If there are any impartial observers left listening to the debate in Washington, D.C., on tax reform, they must be left scratching their heads over what they are hearing.
When the wealthy have never had as much money as they have today, leadership in Congress is considering a tax bill that will cut the taxes of the very richest. When income of the lowest to the middle classes has been stagnant or falling for decades, the latest tax reform proposals would raise their taxes.
Under the guise of simplifying taxes we are about to simply raise the taxes of those least able to pay and to enrich those who already have more money than they can spend in a century. Aren’t there enough sensible members of Congress left who have not sold out to the monied interests to put a stop to this craziness?
Members of Congress may tell me to tend to my own knitting at the state level, but actions at the federal level do impact state budgets. Virginia has been particularly dependent on federal spending even though there has been an effort to reduce that dependency in recent years. While Congress can approve an unbalanced budget like the one being discussed that will add more than $1.5 trillion to the national debt, states cannot afford that irresponsible luxury.
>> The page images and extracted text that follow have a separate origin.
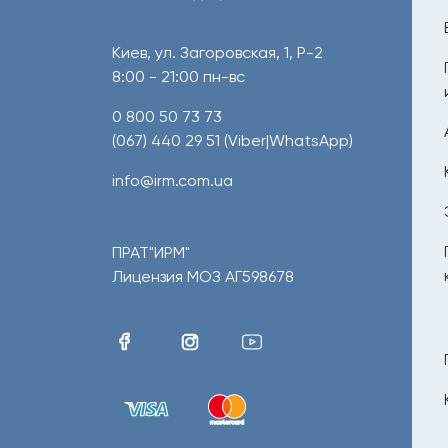
Киев, ул. Загоровская, 1, Р-2
8:00 - 21:00 пн-вс
0 800 50 73 73
(067) 440 29 51
(Viber|WhatsApp)
info@irm.com.ua
ПРАТ"ИРМ"
Лицензия МОЗ АГ598678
Virginia must pass a balanced biennium budget in 2018; the task will not be easy. A recent report by The Commonwealth Institute found that “Virginia’s current revenue system isn’t keeping up with changes and growth in the overall economy, and that’s putting the future prosperity of families and businesses at risk.” (The Commonwealth Institute, “A Tax System for Yesterday: Slow Revenue Growth amid Economic Change, November 13, 2017).
The Institute found that “the way the current revenue system works was designed decades ago, with provisions that no longer work for today’s economy…”
For example, the shifts in consumer spending and growth in e-commerce nearly doubling in the last decade have contributed to a decline in state sales tax revenue relative to the total economy as internet sales mostly are not taxed. Likewise the shift of consumer spending from goods to services that are not taxed in Virginia added to the decline. There are opportunities in the tax code to update its corporate tax system to reduce opportunities for tax avoidance, according to The Institute.
The usual method of balancing the budget by simply dividing revenue among programs will no longer work in Virginia as the pace of growth of needs has out-stripped the growth in revenue. Some programs and services will once again be left under-funded. Shifting costs to local governments for things like public education has been resorted to in recent years, but that is a well that has largely dried up.
Virginia is going to need to do a serious accounting of its unmet needs with the public and the legislature deciding what are we going to seriously fund and what needs will go unmet. As the federal government plays with reforming the national tax structure, it is past time for Virginia to get serious about our own tax reform.